As comments have raised this issue is different in different countries. The following chart (also based on Andrew Gelman's analysis) summarises the situation for many. The chart y-axis is the difference between rich and poor conservative vote share (that is, the higher up the axis the larger the conservative voting is skewed to the rich). The US shows the most pronounced tendency for the rich to be more conservative than the poor, but it is far from alone.
I've heard the claim often myself, but it is not easy to find any backing research or statistics and I would assume that there will be great variations in the answers, depending on which country or geographic region you look at.
I managed to find statistics from the last parliament election in Norway (2009), where voter's education and political preference is examined closer. The relevant data is found in the second block of table A.1, page 28 (Utdanning).
The level of education has been split into three groups:
The political parties (R, SV, Ap, ..., H, FrP, Andre = others) are roughly arranged from left to right in the same order you would arrange them on a political left/right wing scale.
If we first take a look at the most leftish and rightish parties, your claim first seem to be backed up by the statistics. At the far-left, we find The Red Party (R) and the Socialist Left Party (SV) with a much higher support among the better educated voters (0/1/2% and 4/5/12% for the three education level groups). At the far right, we find the Progress Party (FrP) with a much higher support among the less educated voters (31/26/9%).
If we however look at the two larger "traditional" left/right wing parties in Norway, the Labour Party (Ap) and the Conservative Party (H), the distribution is opposite (46/35/32% for the Labour Party and 7/17/27% for the Conservative Party).
The last three parties, the Liberal Party (V), the Christian Democratic Party (KrF) and the Centre Party (Sp) are usually categorized as centrist parties without any clear left/right wing classification.

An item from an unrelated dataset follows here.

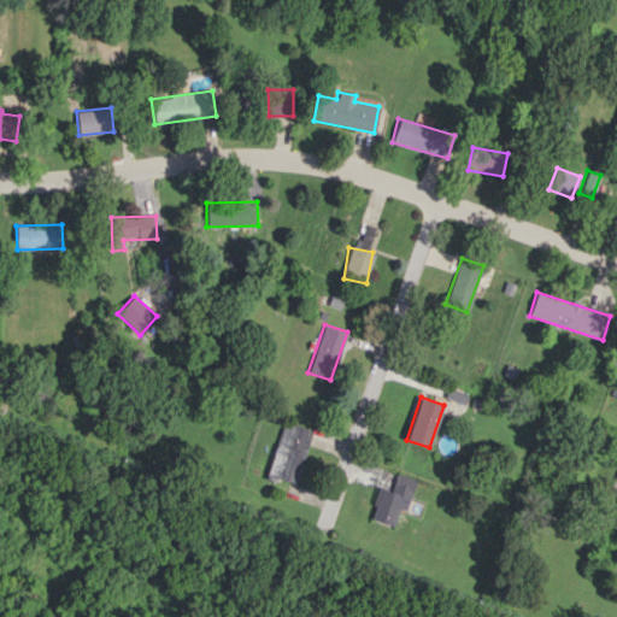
[(294,485),(312,430),(285,421),(266,475),(294,485)]
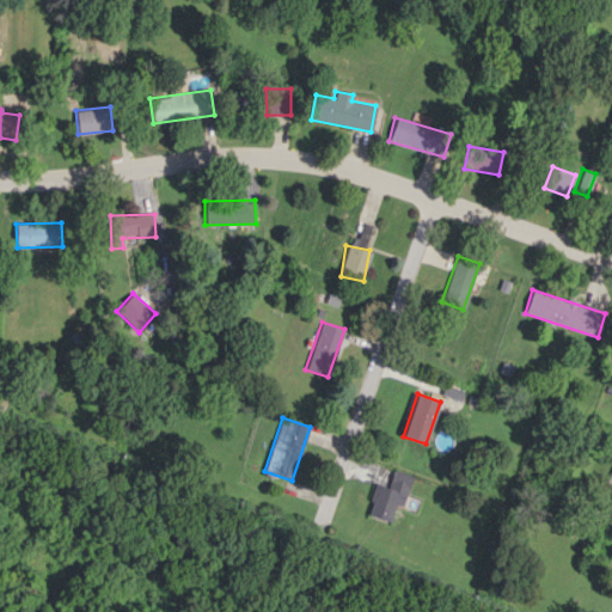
[(375,483),(366,514),(390,521),(396,503),(403,506),(412,475),(393,469),(387,487),(375,483)]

If we group the parties as well in left wing (R, SV, Ap), centrist (V, KrF, Sp) and right wing (H, FrP), the support cross-referenced with the education level group adds up to 50/41/46% (left wing), 11/16/18% (centrist) and 38/43/36% (right wing). Even if these numbers indicate a slight skew in one or another direction, they can at least not be used to backup your original claim. If at all, they seem to indicate the well-educated people tend to prefer centrist parties.
In addition to DVK's numbers, ARAcontent list about 25% of graduate degrees are in education (170K out of 700K) - those are going overwhelmingly liberal. And about 20% MBA's (150K out of 700K) - those are going conservative, but much less powerfully so. ARAcontent is renamed since the 2010 article in Ozark County Times. I added the 77K professional/doc degrees to the 605K Masters. That's only two years, and I'm sure there are trends, but that breakdown is a start. You will note that Education grad students have considerably lower GRE's.